Chris Patterson “Remote Searching: Trawling in the Cloud”  NZCLR 29
The Search and Surveillance Act 2012 (SSA) allows the Police and other enforcement agencies to perform remote searches of data. All searches are, however, subject to the overriding but not absolute principles of the New Zealand Bill of Rights Act 1990 (the BORA), in particular s 21. The application of the BORA should provide a balance between the acts of an enforcement agency carrying out its investigative role and an individual’s right not to be subjected to unreasonable search and seizure. Such a right should extend to the protection of an individual’s privacy in respect to data stored on internet cloud based servers, requiring enforcement agencies to obtain a warrant in order to search that data. However increasingly, data is stored offshore which gives rise to a number of jurisdictional issues.
The few co-operative arrangements that exist between states are at present considered necessary in order to preventreciprocated aggressive searches.1 Any search undertaken pursuant to these arrangements, and in accordance with the SSA, will in most cases be considered a lawful search. However, if a search is undertaken of a target computer from which the location is unknown or authority has not been granted by the governing territory, should the search be considered unlawful?

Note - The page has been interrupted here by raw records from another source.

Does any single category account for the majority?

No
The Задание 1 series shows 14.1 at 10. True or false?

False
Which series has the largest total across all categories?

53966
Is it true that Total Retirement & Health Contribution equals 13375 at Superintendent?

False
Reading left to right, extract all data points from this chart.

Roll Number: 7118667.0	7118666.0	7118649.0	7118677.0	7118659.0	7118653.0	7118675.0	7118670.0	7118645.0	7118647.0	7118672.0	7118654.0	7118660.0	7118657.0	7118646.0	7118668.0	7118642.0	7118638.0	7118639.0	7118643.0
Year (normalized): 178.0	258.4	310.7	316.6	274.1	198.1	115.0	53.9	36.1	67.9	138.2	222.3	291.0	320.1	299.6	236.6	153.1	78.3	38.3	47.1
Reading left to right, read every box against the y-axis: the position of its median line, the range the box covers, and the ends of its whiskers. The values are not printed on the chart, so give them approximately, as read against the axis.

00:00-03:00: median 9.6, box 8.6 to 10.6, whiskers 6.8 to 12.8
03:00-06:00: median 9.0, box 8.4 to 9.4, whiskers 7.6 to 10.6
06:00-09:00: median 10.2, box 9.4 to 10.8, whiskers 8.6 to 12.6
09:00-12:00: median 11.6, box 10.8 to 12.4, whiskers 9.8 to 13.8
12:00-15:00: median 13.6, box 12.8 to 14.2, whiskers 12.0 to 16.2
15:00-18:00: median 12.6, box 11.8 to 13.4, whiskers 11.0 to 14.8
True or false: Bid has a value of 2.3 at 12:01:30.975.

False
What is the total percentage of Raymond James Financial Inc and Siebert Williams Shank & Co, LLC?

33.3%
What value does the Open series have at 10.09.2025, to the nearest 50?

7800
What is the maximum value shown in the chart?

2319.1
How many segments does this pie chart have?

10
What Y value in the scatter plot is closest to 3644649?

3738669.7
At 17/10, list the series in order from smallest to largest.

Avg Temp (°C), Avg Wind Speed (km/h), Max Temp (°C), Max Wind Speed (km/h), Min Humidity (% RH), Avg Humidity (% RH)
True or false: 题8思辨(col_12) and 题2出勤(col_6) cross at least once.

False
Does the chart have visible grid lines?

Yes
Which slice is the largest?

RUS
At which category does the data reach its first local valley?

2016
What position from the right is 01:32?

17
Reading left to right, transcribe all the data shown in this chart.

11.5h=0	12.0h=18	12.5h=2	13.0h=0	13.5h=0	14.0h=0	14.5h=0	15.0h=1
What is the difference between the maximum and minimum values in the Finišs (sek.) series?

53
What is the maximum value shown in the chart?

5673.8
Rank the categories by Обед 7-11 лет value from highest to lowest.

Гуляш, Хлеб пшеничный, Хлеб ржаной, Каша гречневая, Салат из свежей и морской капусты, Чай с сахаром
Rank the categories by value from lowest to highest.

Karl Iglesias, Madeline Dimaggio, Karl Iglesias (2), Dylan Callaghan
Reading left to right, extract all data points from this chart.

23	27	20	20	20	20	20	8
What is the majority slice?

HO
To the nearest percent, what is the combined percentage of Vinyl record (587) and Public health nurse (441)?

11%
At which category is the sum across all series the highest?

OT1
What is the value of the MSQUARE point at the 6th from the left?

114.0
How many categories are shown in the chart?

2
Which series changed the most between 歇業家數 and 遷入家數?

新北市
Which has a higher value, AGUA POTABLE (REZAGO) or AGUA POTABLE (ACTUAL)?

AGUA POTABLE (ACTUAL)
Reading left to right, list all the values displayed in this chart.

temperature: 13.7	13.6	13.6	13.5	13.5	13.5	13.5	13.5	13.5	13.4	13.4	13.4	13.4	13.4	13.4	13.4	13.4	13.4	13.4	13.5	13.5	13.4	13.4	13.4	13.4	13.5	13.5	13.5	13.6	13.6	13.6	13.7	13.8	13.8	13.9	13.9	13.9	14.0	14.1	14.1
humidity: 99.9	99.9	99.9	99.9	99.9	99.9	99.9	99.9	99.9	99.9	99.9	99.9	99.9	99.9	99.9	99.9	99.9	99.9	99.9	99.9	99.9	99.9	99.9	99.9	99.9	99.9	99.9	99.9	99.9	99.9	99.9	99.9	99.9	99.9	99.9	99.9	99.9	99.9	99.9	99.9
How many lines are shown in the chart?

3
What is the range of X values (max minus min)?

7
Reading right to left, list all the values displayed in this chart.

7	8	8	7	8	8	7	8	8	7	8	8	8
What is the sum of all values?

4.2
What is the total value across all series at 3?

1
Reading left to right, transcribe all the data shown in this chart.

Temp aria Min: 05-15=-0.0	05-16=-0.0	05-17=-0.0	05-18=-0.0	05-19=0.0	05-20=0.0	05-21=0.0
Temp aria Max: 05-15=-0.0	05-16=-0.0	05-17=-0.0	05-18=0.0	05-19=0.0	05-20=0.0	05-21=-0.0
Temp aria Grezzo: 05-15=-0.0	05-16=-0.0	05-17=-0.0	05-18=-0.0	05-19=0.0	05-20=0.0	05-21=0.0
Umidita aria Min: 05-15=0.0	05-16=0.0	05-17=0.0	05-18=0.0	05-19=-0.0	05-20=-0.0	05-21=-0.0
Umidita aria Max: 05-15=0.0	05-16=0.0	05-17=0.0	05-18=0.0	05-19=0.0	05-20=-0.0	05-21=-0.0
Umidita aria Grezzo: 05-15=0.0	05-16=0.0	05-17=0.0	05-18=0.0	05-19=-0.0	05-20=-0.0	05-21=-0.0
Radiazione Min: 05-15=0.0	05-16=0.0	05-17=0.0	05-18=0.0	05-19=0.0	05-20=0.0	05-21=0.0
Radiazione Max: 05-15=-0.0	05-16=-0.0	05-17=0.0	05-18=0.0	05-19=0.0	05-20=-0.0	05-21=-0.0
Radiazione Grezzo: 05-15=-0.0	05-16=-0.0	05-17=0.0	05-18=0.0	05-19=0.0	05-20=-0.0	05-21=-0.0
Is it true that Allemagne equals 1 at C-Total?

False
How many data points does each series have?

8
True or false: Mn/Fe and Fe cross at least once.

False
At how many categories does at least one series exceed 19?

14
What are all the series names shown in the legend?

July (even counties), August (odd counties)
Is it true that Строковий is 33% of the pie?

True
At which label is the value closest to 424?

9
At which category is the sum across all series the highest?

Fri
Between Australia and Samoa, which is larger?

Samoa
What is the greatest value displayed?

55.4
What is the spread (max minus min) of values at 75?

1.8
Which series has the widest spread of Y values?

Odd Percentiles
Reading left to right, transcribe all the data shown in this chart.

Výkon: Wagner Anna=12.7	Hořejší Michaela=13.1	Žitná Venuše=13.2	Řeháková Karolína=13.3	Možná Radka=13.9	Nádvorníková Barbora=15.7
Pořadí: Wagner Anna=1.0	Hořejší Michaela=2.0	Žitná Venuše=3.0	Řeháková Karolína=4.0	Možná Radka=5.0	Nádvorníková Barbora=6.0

This article will argue that any Court faced with a remote cross border search will need to consider the implications and application of the BORA
as well as whether or not the SSA has an extra territorial effect. This article will also argue that data obtained via remote searching is likely to be considered unlawful in terms of the
minimum rights prescribed by the BORA. The article concludes with the proposition that legislative amendments are necessary to provide better guidance and clarity as to the scope of remote searching.